Consolidation of debt is a significant factor in the case of InfraRed because its infrastructure projects are very sizeable in terms of the loans taken out. By keeping the holding below 20 percent, the relationship between investor and investee is described as being only ‘related’, whereas a 20 percent to 50 percent holding has an ‘associated’ status. From an accounting perspective, an associated investor has higher regulatory capital requirements. 

HSIL, incidentally, started out life in the mid-1990s predominantly as a greenfield investor involved in social infrastructure projects. It built infrastructure assets, which is how it linked in with real estate. HSBC acquired it in 2000, and it remained a standalone business until the recent spinout. In homage to its roots in both asset classes, the senior management team at HSIL decided upon the name InfraRed because it is an amalgamation and anagram of ‘infrastructure’ and ‘real estate development’.

Stuart Jackson, head of InfraRed’s real estate business, said a key difference between Infrared and many American banks is that US banks tend to focus more on indirect investment in real estate by using structured products. In contrast, HSIL focused much more on the direct underlying real estate through repositioning and development. “That is one of the reasons why the track record has been very resilient through the crisis across all the funds,” said Jackson.

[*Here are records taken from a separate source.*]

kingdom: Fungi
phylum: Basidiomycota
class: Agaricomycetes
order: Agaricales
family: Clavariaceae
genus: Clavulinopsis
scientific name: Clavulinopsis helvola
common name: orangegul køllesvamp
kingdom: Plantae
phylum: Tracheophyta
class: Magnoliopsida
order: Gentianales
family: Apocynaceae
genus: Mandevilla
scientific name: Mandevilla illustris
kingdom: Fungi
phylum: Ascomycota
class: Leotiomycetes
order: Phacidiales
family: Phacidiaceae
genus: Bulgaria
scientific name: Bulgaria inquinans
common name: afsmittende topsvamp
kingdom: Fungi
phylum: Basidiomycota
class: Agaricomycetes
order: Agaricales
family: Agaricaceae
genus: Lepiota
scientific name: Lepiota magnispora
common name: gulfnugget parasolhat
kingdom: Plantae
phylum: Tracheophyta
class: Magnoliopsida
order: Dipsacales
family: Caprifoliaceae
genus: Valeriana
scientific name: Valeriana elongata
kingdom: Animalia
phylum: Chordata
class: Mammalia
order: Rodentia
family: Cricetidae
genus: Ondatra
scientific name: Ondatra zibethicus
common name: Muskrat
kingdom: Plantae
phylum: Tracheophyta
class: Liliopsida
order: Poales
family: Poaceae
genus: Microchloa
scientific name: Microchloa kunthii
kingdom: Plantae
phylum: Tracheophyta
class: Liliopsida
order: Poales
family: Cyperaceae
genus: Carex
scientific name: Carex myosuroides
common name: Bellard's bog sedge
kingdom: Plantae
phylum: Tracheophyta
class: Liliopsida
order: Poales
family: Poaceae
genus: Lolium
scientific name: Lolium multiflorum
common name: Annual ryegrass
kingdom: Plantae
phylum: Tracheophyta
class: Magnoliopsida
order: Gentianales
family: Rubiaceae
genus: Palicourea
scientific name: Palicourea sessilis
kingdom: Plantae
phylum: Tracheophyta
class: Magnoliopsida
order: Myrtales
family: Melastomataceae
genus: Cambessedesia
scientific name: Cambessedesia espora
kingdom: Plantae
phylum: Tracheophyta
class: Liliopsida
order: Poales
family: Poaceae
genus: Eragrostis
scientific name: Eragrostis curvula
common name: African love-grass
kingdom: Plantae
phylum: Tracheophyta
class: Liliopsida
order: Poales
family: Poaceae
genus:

The current focus of InfraRed’s real estate business is Asia and Europe. In Europe, it has around €200 million left to deploy from its HSBC European Active Real Estate Fund, which corralled €400 million in 2008. The fund is focusing predominantly on Germany and Central Europe, especially Poland, in order to complement to its exposure to UK real estate. It recently closed on a logistics property in Hamburg and is close to deals in Munich and Poland.

The other main area of focus is China, for which it raised $710 million through its HSBC NF China Real Estate Fund in 2007. It has committed $600 million of the fund’s equity to 11 projects over the last four years, including a 50 percent interest in six shopping centres with British supermarket group Tesco in a $280 million deal. It has exited four of the 11 investments it has made so far, and the business is expected to market a follow-on China fund soon.

Including infrastructure, InfraRed has $4 billion in equity under management and 80 staff dispersed among offices in London, Hong Kong, New York and Paris.